Over the last couple days at the UN Human Rights Council, abusive States praised one another’s rights records during the sessions to adopt reports on human rights violations in countries under review. This is not surprising considering that the same phenomenon was evident during the working groups for these Universal Periodic Review (UPR) reports, where rights-abusing countries played a tit for tat strategy of mutual praise, rather than undertaking genuine efforts to review and critique one another’s rights records. (Click here for UN Watch report, entitled “Mutual Praise Society,” detailing this trend).
A clear example of such politicization of the process regards the recent statements of Sri Lanka during the adoption of reports on Russia, Cuba, and China-key actors within the Council who played large roles in securing passage of Sri Lanka’s self-congratulatory resolution last week.
On Russia, Sri Lanka stated that it “recognizes full well that this discussion on human rights and these institutions-none of this would have been possible if not for the sacrifices made by Russia and the Russian people,” explaining that “if not for Russia’s role in breaking the backbone of fascism, the rest of the world would have found our discussion on human rights postponed by decades and a dark age would have fallen on the world.” Sri Lanka also expressed its sympathy to Russia for the numerous traumatic events of the country’s past, noting the “fact that Russia has found ways of safeguarding human rights while not weakening the state or the nation.”

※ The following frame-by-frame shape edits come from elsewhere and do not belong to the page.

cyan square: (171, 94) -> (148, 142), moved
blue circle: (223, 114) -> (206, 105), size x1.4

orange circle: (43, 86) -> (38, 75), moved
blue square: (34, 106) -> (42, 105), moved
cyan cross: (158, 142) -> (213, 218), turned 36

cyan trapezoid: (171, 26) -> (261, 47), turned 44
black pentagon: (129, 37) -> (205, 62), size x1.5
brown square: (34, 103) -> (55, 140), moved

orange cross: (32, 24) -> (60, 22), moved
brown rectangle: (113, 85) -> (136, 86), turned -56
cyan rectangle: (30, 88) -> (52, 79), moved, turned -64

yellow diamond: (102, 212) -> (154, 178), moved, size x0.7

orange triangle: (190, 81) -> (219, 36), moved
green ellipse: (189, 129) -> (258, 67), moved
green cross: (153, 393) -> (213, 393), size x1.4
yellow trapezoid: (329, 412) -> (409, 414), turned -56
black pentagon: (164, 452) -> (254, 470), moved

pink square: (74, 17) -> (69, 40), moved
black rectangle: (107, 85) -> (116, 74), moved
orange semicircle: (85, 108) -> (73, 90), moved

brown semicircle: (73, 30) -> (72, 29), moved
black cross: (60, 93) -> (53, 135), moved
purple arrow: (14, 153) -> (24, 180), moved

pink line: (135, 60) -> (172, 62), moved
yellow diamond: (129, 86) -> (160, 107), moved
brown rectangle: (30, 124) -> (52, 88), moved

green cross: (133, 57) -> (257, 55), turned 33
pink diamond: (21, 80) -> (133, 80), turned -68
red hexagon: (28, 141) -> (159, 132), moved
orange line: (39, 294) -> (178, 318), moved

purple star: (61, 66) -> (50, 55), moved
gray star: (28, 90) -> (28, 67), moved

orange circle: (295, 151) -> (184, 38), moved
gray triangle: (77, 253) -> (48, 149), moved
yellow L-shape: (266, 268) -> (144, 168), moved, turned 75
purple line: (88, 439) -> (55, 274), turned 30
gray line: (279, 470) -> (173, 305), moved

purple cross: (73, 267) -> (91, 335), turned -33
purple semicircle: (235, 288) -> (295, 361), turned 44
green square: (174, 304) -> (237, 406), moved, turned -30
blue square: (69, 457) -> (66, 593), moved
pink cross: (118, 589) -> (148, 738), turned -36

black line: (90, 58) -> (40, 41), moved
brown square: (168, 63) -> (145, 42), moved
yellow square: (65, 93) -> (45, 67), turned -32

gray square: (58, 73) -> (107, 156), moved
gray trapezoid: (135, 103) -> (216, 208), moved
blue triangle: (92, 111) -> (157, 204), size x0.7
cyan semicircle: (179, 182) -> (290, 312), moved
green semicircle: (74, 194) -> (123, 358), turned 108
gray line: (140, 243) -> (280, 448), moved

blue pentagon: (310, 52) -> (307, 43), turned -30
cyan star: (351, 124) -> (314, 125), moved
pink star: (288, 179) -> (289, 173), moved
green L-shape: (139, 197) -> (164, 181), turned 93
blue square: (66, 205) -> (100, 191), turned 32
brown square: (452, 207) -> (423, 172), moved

Sri Lanka also bestowed lavish praise on Cuba:
Sri Lanka would like to salute the role played by the ambassador [of Cuba] who has been a militant combatant and field commander in the battle of ideas in the Human Rights Council. He has combined maturity and sagacity with militancy and fought against each and every attempt to use human rights selectively and hypocritically as an instrument. He has fought to make sure that the Human Rights Council is a level playing field for everyone and that human rights are a patrimony of us all. The council has full faith in the abilities of his worthy successor, but may I say we will be diminished by his absence from Geneva next month.
Sri Lanka went on to condemn the U.S. embargo on Cuba:
Cuba has discharged its responsibilities under conditions of extreme hostility, pressure and siege. This longstanding and unreasonable siege has not prevented cuba from being a model of generosity and altruism. Cuba has not only been a model of the practice of social and collective rights within its country, it has also been the enabler of such rights throughout the developing countries.
May I say that Cuba’s contribution is not limited to collective rights because, Mr. President, imagine the exercise of the rights of the individual when one who did not have sight has been given sight through Cuba’s operation Milagro, and one who was illiterate has learned to read through the program of “Yes I can,” the literacy program.
Therefore Sri Lanka salutes Cuba’s human rights performance and strongly endorses the adoption of its upr report.
After China rejected all 50 of its report’s recommendations on Tibet, Sri Lanka praised the “great contributions” of the Chinese Communist Party in the “elimination of serfdom and slavery in China, including in Tibet.” Sri Lanka said it is pleased China “has rejected those [recommendations] that could contribute to ethnic extremism in a country so important to global stability,” adding that “Sri Lanka is particularly admiring of China’s policy concerning matters of ethnic identity.”